We still hope to be able to bring some of these military products or their offshoots to public release in the future. However, our current focus is very much on releasing our first product for the 2020 iteration of Microsoft Flight Simulator.
Many of our customers have asked if we plan to “port” our existing Accu-Sim fleet into the new sim. Instead, we’ve spent the past year developing a new version of Accu-Sim to build and test virtual aircraft. Future releases won’t just be ports of existing products, but instead they’ll take full advantage of the features and potential of the new platform to bring an unprecedented level of fidelity and quality.
The Accu-Sim Aerostar is also different in that it’s being designed largely for the purpose of training. A2A owner and developer Scott Gentile owns and operates Aerostar N122PC and wants his airplane “Accu-Simmed” for the specific purpose of becoming the safest pilot he can be.
Double blind tests have been conducted between pilots trained exclusively on the real aircraft compared to pilots trained mostly using Accu-Sim and the difference between these groups is indistinguishable. This is well beyond what the existing simulators we’ve tested are capable of. This is why we accepted the call from the US military. The need was just so obvious,Scott Gentile of A2A Simulations Inc.

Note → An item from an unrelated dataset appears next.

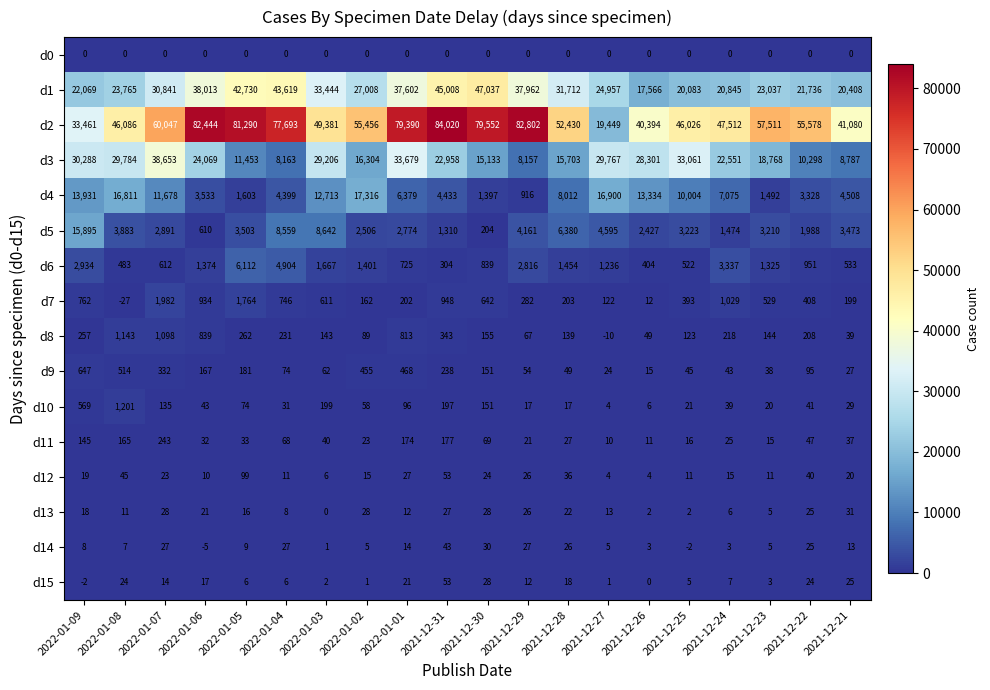

Which series has the widest spread of values?

d2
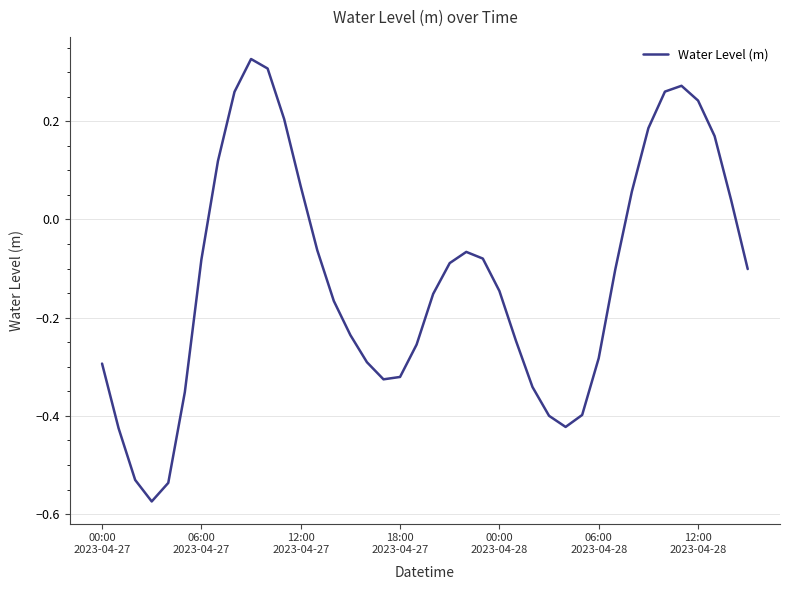

At which category does the data reach its first local peak?

9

Anyone who wishes to learn how to operate a real Aerostar 600 will be able to on a level of detail never before possible.

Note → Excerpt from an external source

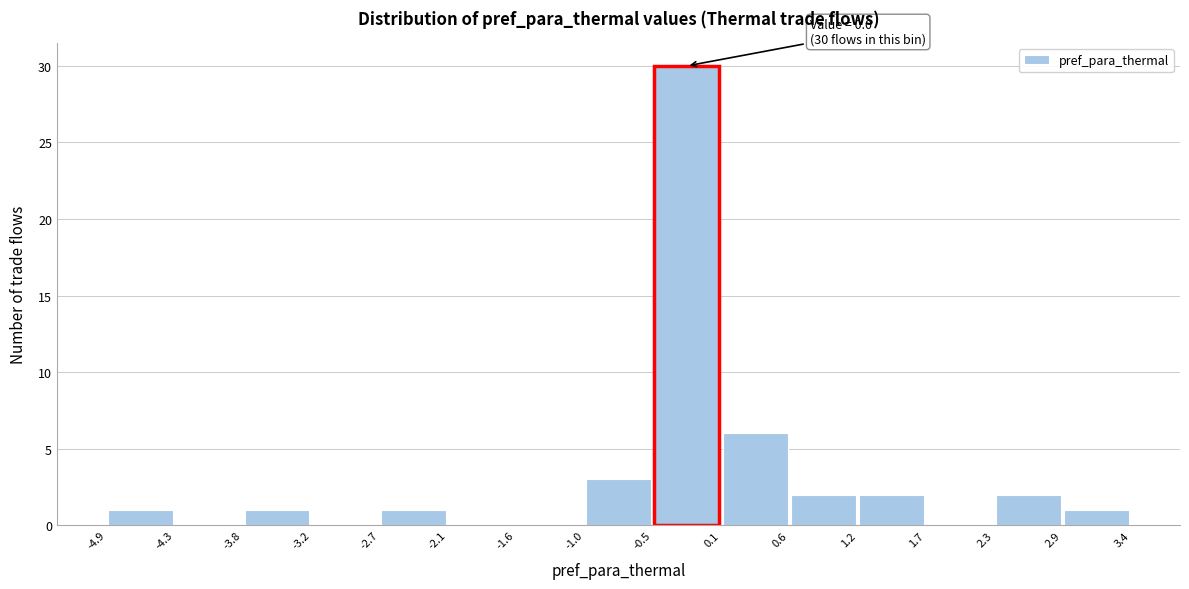

Over which range of the x-axis is the bar tallest?

-0.5 to 0.1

A2A has always believed that when things are real, it’s easier. Just flying an Accu-Sim aircraft for fun turns you into a better pilot because you are experiencing many things indistinguishable from reality. Experiencing real physics and sound is so fun you don’t even realize you are learning,Lewis Bloomfield of A2A Simulations Inc.
Because Microsoft Flight Simulator and the Accu-Sim v4 tools are still in development, it’s too early for us to know with any certainty how long it will take to complete this first project.
However once the Aerostar 600 is released, it will represent the first airplane created with the new Accu-Sim v4 toolset, so successive aircraft developed will take less time to reach the same level of quality.
In the meantime, congratulations to Microsoft and Asobo for creating a wonderful new flight simulation to propel this industry well into the future.